Written and directed by Vanessa Winter and Joseph Winter.
Starring Joseph Winter and Melanie Stone.
A disgraced internet personality attempts to win back his followers by livestreaming one night alone in a haunted house. But when he accidentally pisses off a vengeful spirit, his big comeback event becomes a real-time fight for his life.
Braced somewhere between Paranormal Activity and The Evil Dead lies the feature debut from Joseph and Vanessa Winter, which despite its superficial familiarity delivers an energetic take on the found footage (or rather, streamed footage) film.
Shawn Ruddy (Joseph Winter) is a popular livestreamer and social media personality whose brand is ruined overnight after a prank involving a homeless man goes horribly wrong. In an attempt to rehabilitate his image and win back followers, however, Shawn returns with a seemingly harmless new livestream stunt; spending one night alone in an abandoned, allegedly haunted house.
With cameras planted around the house and attached to his own body, Shawn vows to check out anything even remotely weird around the house. But to ensure he doesn’t chicken out, he’s also discarded his car’s spark plugs and locked himself inside the house with the key thrown away. And so, as it becomes clear that there is indeed a very legitimate paranormal presence in his midst, Shawn documents every second of his night of personal hell.
As with most films in the genre centered around livestreamers, Deadstream offers up a giddy parody of the growing virtual lifestyle/revenue stream, Shawn effectively a caricature of a hyperactive, attention-grabbing YouTuber who panders to a fanbase presumably consisting primarily of teenage boys.
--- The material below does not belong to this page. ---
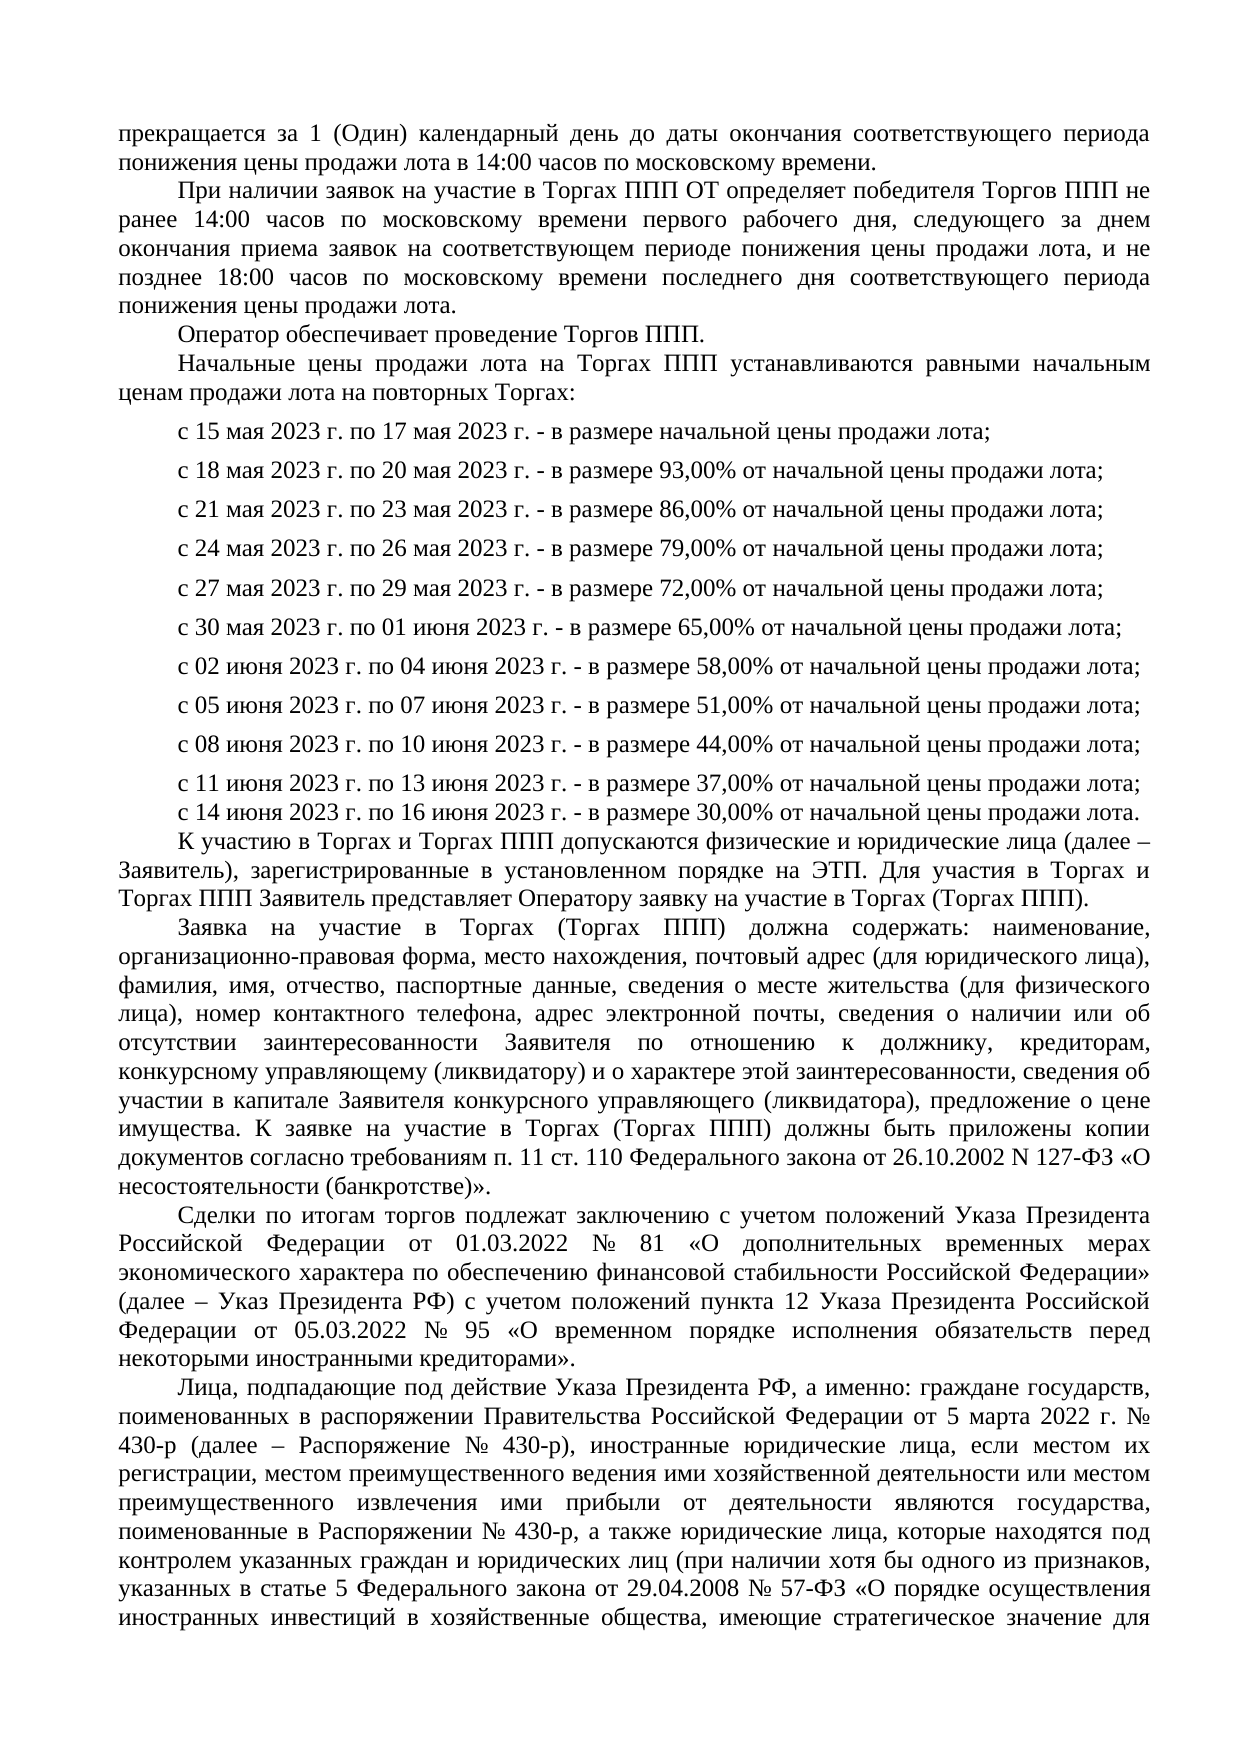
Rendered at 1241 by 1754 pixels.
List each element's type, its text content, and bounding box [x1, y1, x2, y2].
The obnoxious style of Shawn’s videos perfectly captures shock-jock streamers as they are, and periodically-displayed comments from his viewers are as hilarious as they feel authentic.
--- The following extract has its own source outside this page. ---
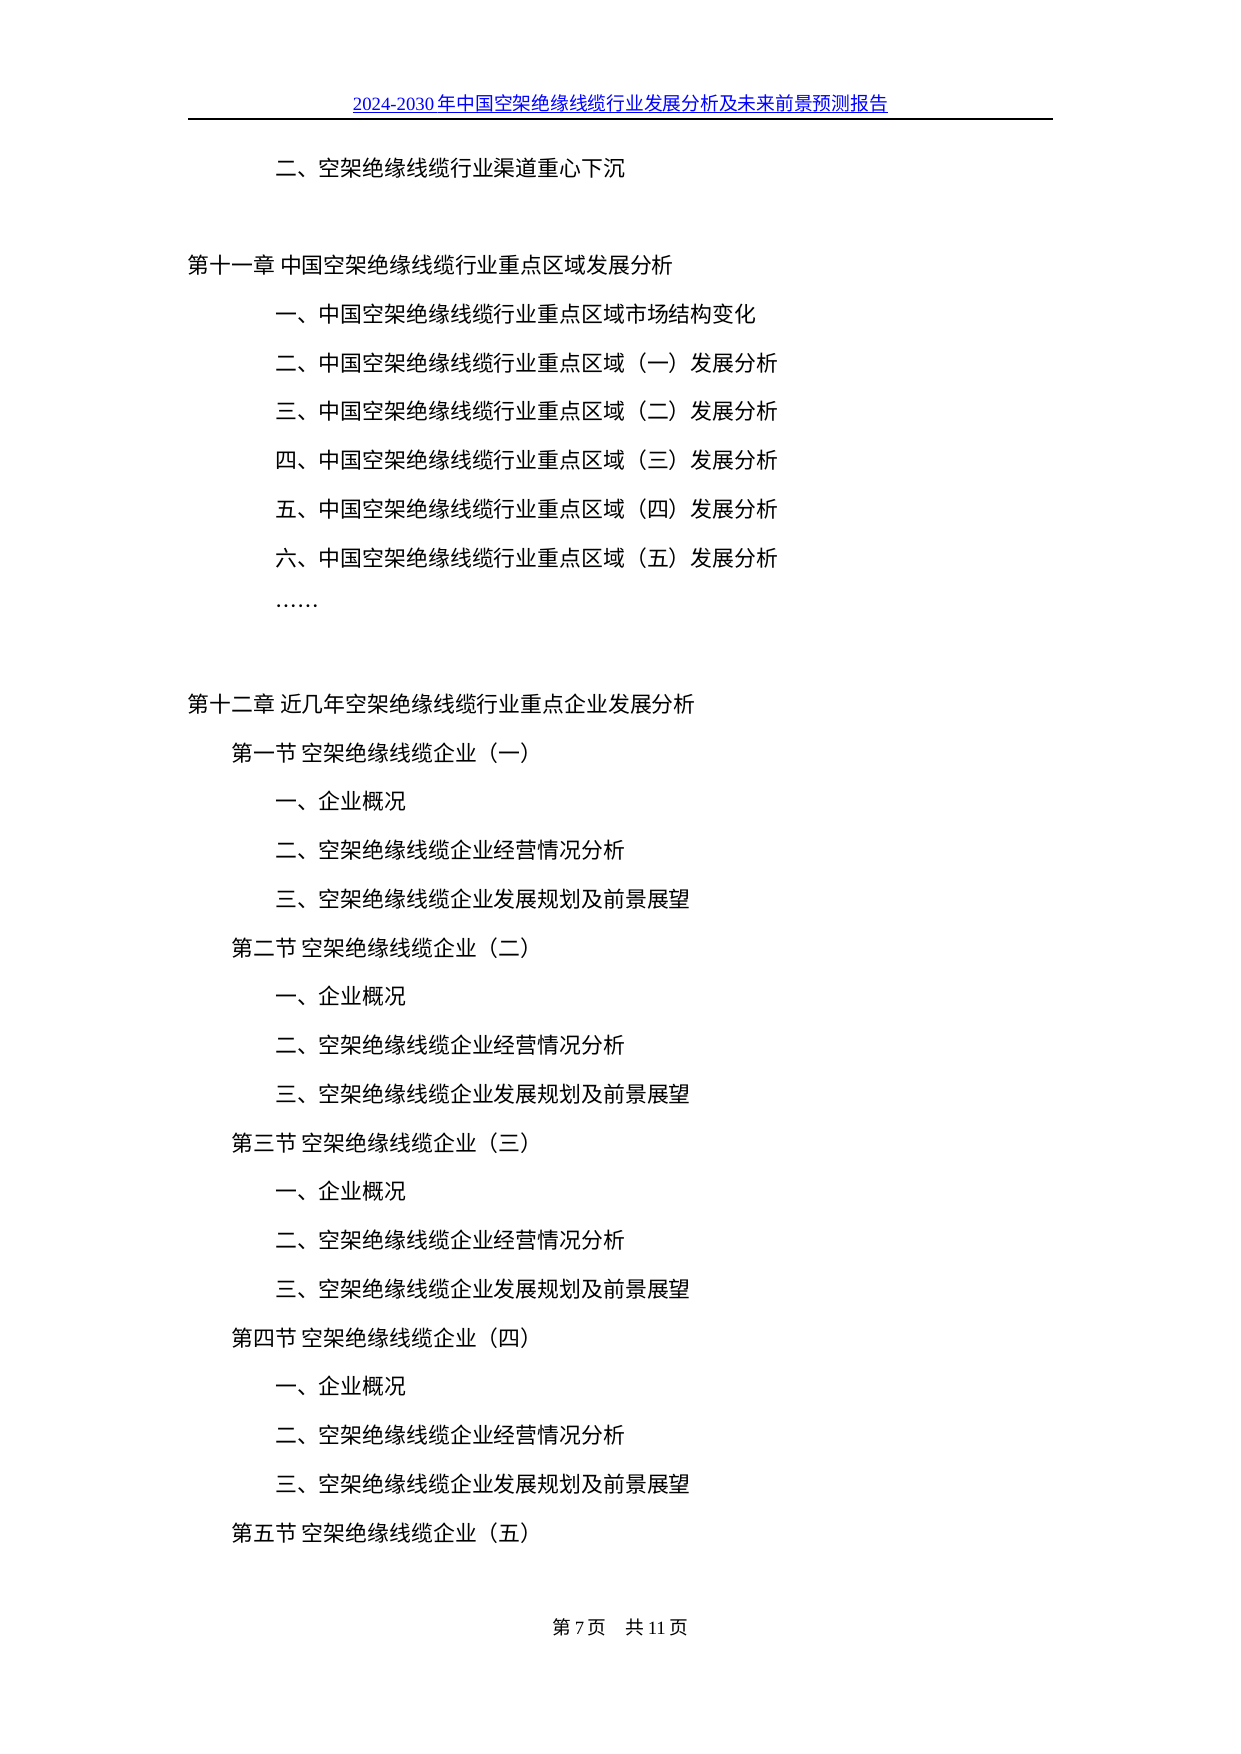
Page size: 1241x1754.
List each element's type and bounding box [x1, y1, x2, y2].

text [187, 150, 1053, 1548]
The Winters shrewdly make light fun of the various touchstones of livestream culture and social media fame; Shawn’s recent “cancellation” following a morally repugnant act, the inevitable apology video, and of course his general desire to monetise and commodify as much of his life as possible.
This ultimately even extends to the most horrifying night of his life once the haunted house hooey kicks off, all of it captured by an hilariously excessive number of cameras placed in basically every room of the house and streamed to his remaining fans. Shawn’s desperation to regain his economic position initially motivates his decision to put himself through this ordeal, yet without a working car or key to the house, he’s effectively confined there either way.
Found footage-adjacent horror is a tough nut to crack these days if only because the subgenre feels so thoroughly played out and wildly oversaturated, and yet in all of its genre-savviness, Deadstream manages to both playfully send it up and craft a genuinely anxious example of it.
Perhaps its crowning subversion lies in delivering a contemporary rehash of the typical horror movie scene where an expert arrives to exposit to the heroes about the supernatural entity they’re battling. Here, most of the experts are kids watching Shawn’s stream who send him YouTube videos presenting their own “research” on what’s happening.
Though nobody will be mistaking it for a big-budget stab at the genre, credit is due to the filmmakers and their production designer for crafting a compellingly grotty, makes-you-want-to-shower piece of work. Haunted houses are a dime-a-dozen in horror movies, but it’s clear that a mighty effort has been made to give the central locale a skin-crawlingly lived-in feel. It serves as a firm base for a host of bump-in-the-night thrills, from eerie sound effects to more outlandish, VFX-driven moments and, best of all, practically conceived Evil Dead-style gross-out shocks.
The Winters do just enough new with their set of parlour tricks to set themselves apart; Shawn using a tablet to view the various livestreams around the house is a novel conceit that results in a few neat surprises. On a broader narrative level there’s also a clever intermingling of livestreaming mechanics and supernatural lore, drawing an amusing parallel between social media followers and ghostly slaves.
Without giving too much away, things take an especially unhinged turn at the mid-point, after which the funhouse of creepy and gooey shit continually ramps up for an intense ride to the finish. Crucially, from beginning to end Deadstream manages to be both goofy fun and legitimately unnerving while wrapping up within a tidy 87 minutes.
As not only co-writer-director but also the film’s star, Joseph Winter gives a well-calibrated performance as Shawn; we know he’s an asshole, but he’s just likeable enough to root for as the survival situation grows increasingly dire. Though this is absolutely Winter’s show, Melanie Stone also provides solid support in a role that’s probably best left for audiences to discover for themselves.
Found footage fatigue be-damned, Deadstream proves there’s still room for both thrills and creativity in the oversaturated genre.